LinkedIn Security Breach Lawsuit
A new lawsuit is questioning the company’s security practices following a security breach. This case alleges that LinkedIn failed to implement salting of passwords and did not properly recognize the database was compromised. It further alleged that the company did not follow industry standards. In addition, the security breach occurred because LinkedIn failed to implement the required safeguards for PII. This is a serious issue, which has already landed numerous high-profile companies in legal trouble.
LinkedIn breached its user agreement
It’s no secret that LinkedIn has been subject to controversy for a while now after users started claiming the site breached its user agreement. The social networking site claims that it has 756 million members. However, the terms of its user agreement aren’t entirely clear. Users must affirmatively agree to use the service, which includes a prohibition against creating multiple accounts, harvesting data, and creating false identities.
According to the complaint, LinkedIn breached its user agreement by failing to store passwords on a separate secure server and using outdated passwords to gain access to the passwords of millions of users. The company should have also implemented industry-standard security protocols, but didn’t. As a result, the suit alleges, that LinkedIn breached its user agreement and violated California’s Unfair Competition Law. As a result, the court ruled that LinkedIn breached its user agreement and is responsible for the resulting damage.
LinkedIn failed to salt passwords
LinkedIn recently learned that it failed to salt passwords it uses to protect user data. Although LinkedIn has been working to implement salting as a security measure, this latest flaw has prompted users to change their passwords immediately. A spokeswoman for LinkedIn says that no users’ accounts were compromised, and the company will send emails to affected users. Until LinkedIn starts salting passwords, users can use a simple password manager such as 1Password.

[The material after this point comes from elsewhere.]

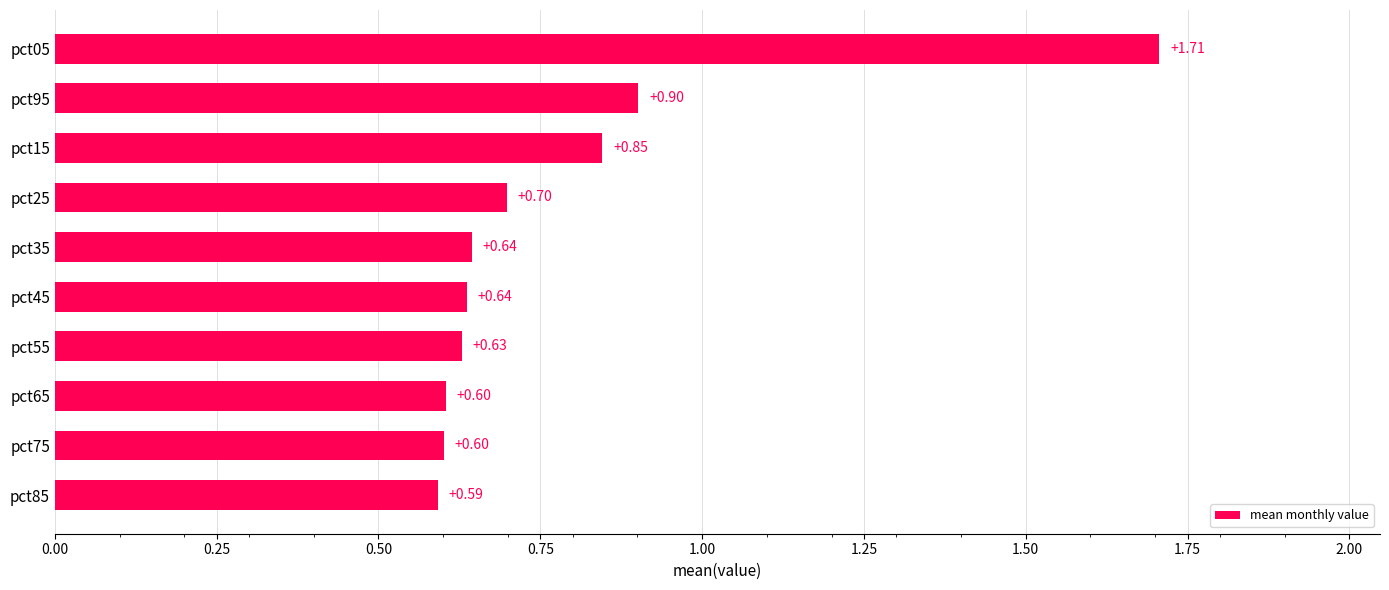

What is the sum of the values at pct55 and pct65?

1.2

The SHA-1 hashing algorithm is no longer used by software developers, and many major social networking services have admitted to storing user passwords in clear text. LinkedIn and other social networking sites are not the only companies to use this insecure method. Facebook, Twitter, and Instagram have all made public admissions of storing user passwords in cleartext for years. But LinkedIn failed to salt passwords in 2012, and the results were catastrophic.
LinkedIn didn’t recognize database had been compromised
The recent breach of LinkedIn’s database exposed the credentials of over 164 million users. The hack began in 2012, and the data was out of sight for four years. The passwords were stored as SHA1 hashes without salt, so the vast majority of them could be cracked very quickly. However, this breach was the result of a lapse in security at LinkedIn. It is unclear whether it was due to human error or some other underlying security flaw.
According to the Russian hacker, the attackers obtained a list of the passwords of more than six million LinkedIn users and posted them online. The breach left many people stunned and confused. Hackers are targeting everyday websites for their data, but there are steps you can take to ensure your information is safe. LinkedIn has improved the security of its password database since the incident, and now uses salting, but they did not mention the importance of securing passwords on a separate web server. A dedicated web server should be secured by a firewall, and only be used for securely storing user passwords.
LinkedIn didn’t follow industry standards
In a recent lawsuit filed by a woman who experienced a security breach on LinkedIn, it was discovered that LinkedIn did not follow industry standards in encrypting passwords. The company should have stored passwords on a separate secure server and separated them from other user information. This would have avoided any future problems. In addition, LinkedIn should not have allowed users to store their passwords in the public area of its website.
The plaintiffs argued that LinkedIn did not follow industry standards in 2012 by failing to use an industry-standard hashing function to encrypt the passwords they stored on their servers. The hashing function used by LinkedIn does not include salting, which is a random string kept on the server instead of the password. In this way, a user’s password will always produce the same hash.